The siRNA packaged into lipid nanoparticles would be administered intravenously, make their way to the lungs and are removed from the body within about 24 hours, according to Morris. He adds that drug regulators and funders had for a decade been reluctant to approve lipid nanoparticles as delivery systems, but that has all changed since Moderna and Pfizer–BioNTech used this system in their Covid-19 vaccines.
The nanoparticles encase double stranded RNA. On entering a cell, an enzyme (Argonaut II) unzips the two strands and takes one of them with it as it seeks out and destroys complementary sequences. Once it finds a match to this short string of 21 to 23 RNA nucleotides – in this case, the viral genome – the enzyme chops it up. The treatment was designed to work on all beta coronaviruses, which includes the original Sars and Mers viruses.
‘The RNA would be very specific to the virus. It doesn’t target anything in the human,’ says Morris. In a recent study, an injection of siRNA in lipid nanoparticles showed strong repression of the virus in the lungs of mice, which ‘conferred a strong survival advantage.’ Morris hopes that the RNA interference targeting Sars-CoV-2 can get into a phase 2/3 clinical trial by 2023.
The first therapy based on RNA interference was approved in 2018, when Alnylam’s Onpattro got the treat light to treat a rare, progressive disease involving abnormal deposits of proteins. Since then, this company has had two more RNAi drugs approved. However, there are no RNAi drugs on the market for an infectious disease. ‘This will be quite an interesting therapy,’ says Ward. ‘Since we are able to make RNA quite readily, with all the vaccines. But we are back to the same problem. It is [intravenously] administered.’

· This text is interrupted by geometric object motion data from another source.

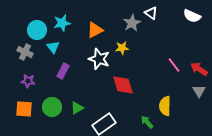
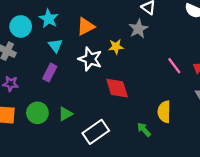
cyan star: (62, 23) -> (49, 19), turned -30
gray star: (132, 23) -> (138, 29), moved
cyan triangle: (53, 47) -> (55, 46), moved

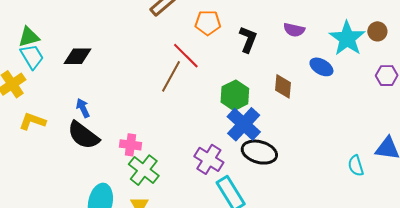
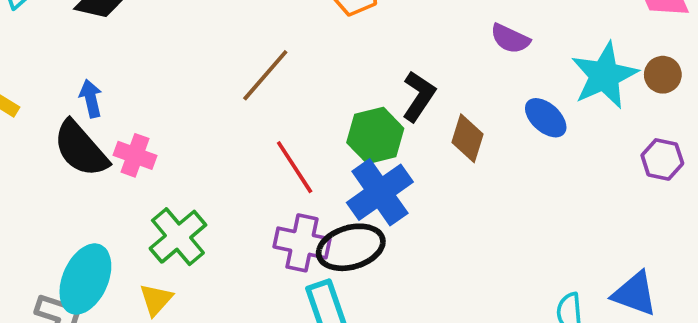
black L-shape: (248, 39) -> (419, 96), moved
red line: (186, 56) -> (295, 167), moved
pink cross: (131, 145) -> (135, 155), moved
black ellipse: (259, 152) -> (351, 247), moved, turned -44
purple cross: (209, 159) -> (302, 243), turned -32

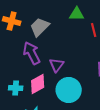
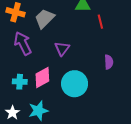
purple arrow: (32, 53) -> (23, 43), moved
purple triangle: (57, 65) -> (62, 49), moved

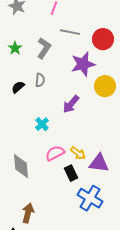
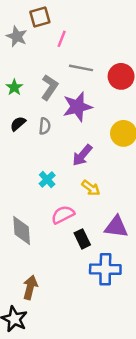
purple star: (83, 64) -> (77, 107), moved
black semicircle: (18, 87) -> (18, 124), moved
yellow arrow: (78, 153) -> (91, 188), moved
blue cross: (90, 198) -> (105, 269), turned -30

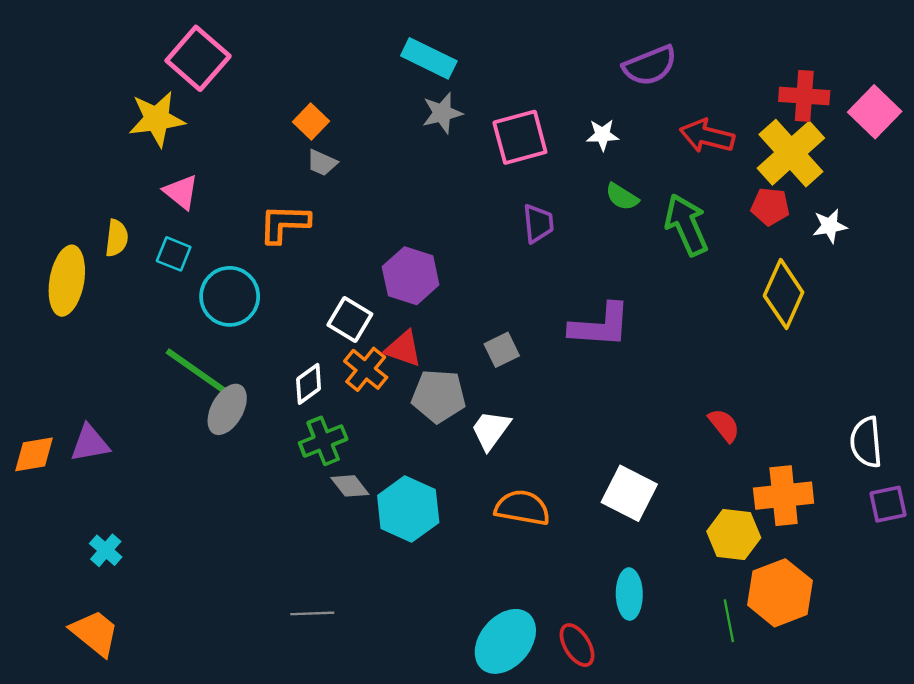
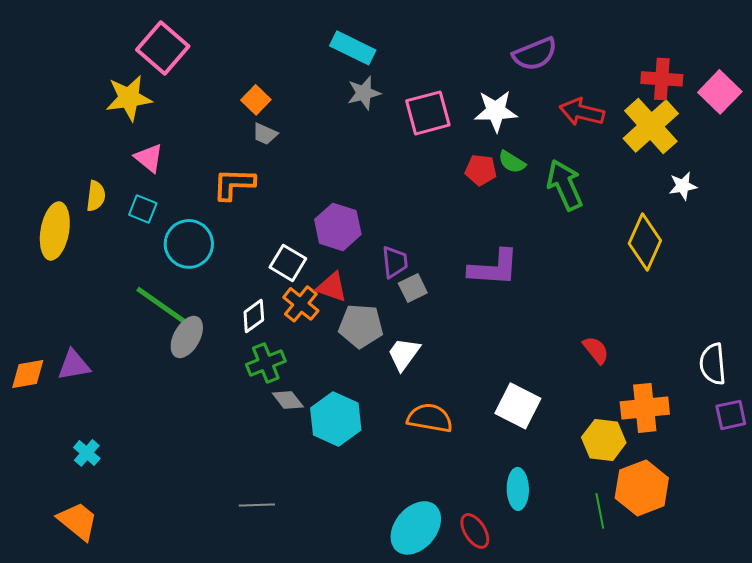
white star: (603, 135) -> (496, 111), size x1.6
red pentagon: (770, 207) -> (481, 170), moved
purple trapezoid: (538, 224) -> (395, 262), moved

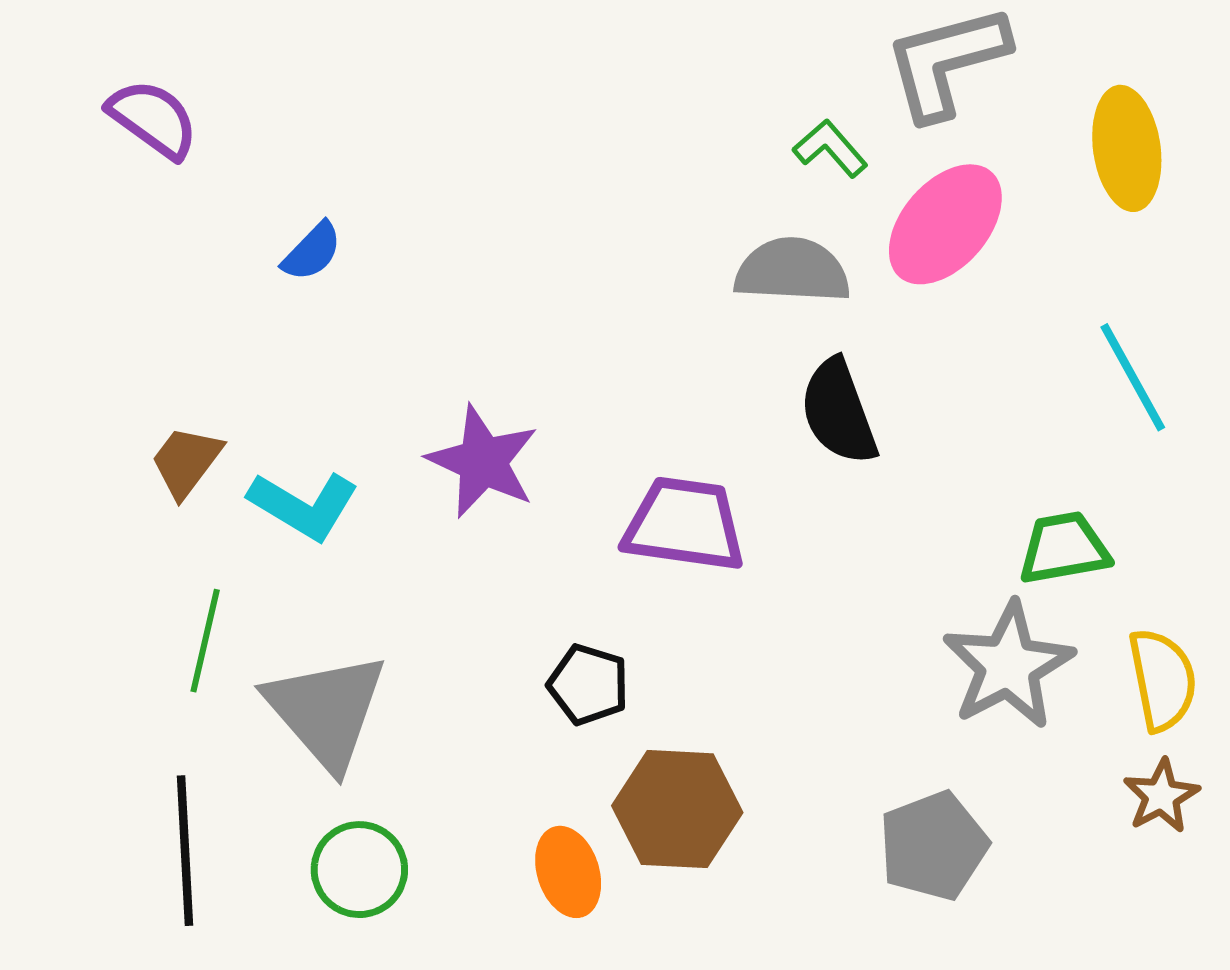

Ideally a drug targeting the virus would be given soon after a person tests positive or suffers symptoms, but those in the community are unlikely candidates for a therapy requiring repeated intravenous infusions. ‘All the studies suggest that the peak of viral replication happens within three days of the first onset of symptoms, so hence we need to treat early in the community when giving an antiviral drug,’ says Ward. ‘By the time people get into hospital, their disease is driven by an inflammatory response and the virus has already been brought under control by the body’s own immune system.’
Pfizer has begun a trial of a protease inhibitor that targets Sars-CoV-2 specifically. This binds to the crucial viral protease enzyme inside of cells, and prevents it from pruning the long protein chains into constituents that the virus needs to replicate. Protease inhibitors have previously been developed for HIV and hepatitis C.
Another novel antiviral, in advanced clinical trials, is molnupiravir from Merck. This is a ribonucleoside analogue that hinders replication of multiple RNA viruses, including Sars-CoV-2. A large phase 3 study is ongoing in outpatients with Covid-19. In June, the US government pledged to buy approximately $1.2 billion worth of the drug (enough to treat 1.7 million people) if it receives regulatory approval or emergency use authorisation.
Ward says she is waiting for the results for this antiviral tablet, as this is the form of therapy needed for those not in hospital. Moreover, although the vaccines still work against the Delta variant, there remains a vulnerability that can only be filled by a new therapeutic.
‘Some virus variants could emerge that are not suppressed by the vaccines, in which case you really need an antiviral treatment that you can immediately give to protect people, while you are creating a new vaccine,’ says Ward. ‘Most trials to date have focused on dealing with severe Covid-19 and hospitalised patients,’ she explains. ‘But we pressingly need interventions that we can use in the community to treat the infection early, as well as having effective antivirals, which can be used to prevent contacts of infected folks from becoming infected – thereby preventing community spread and enabling us to better cut off community outbreaks.’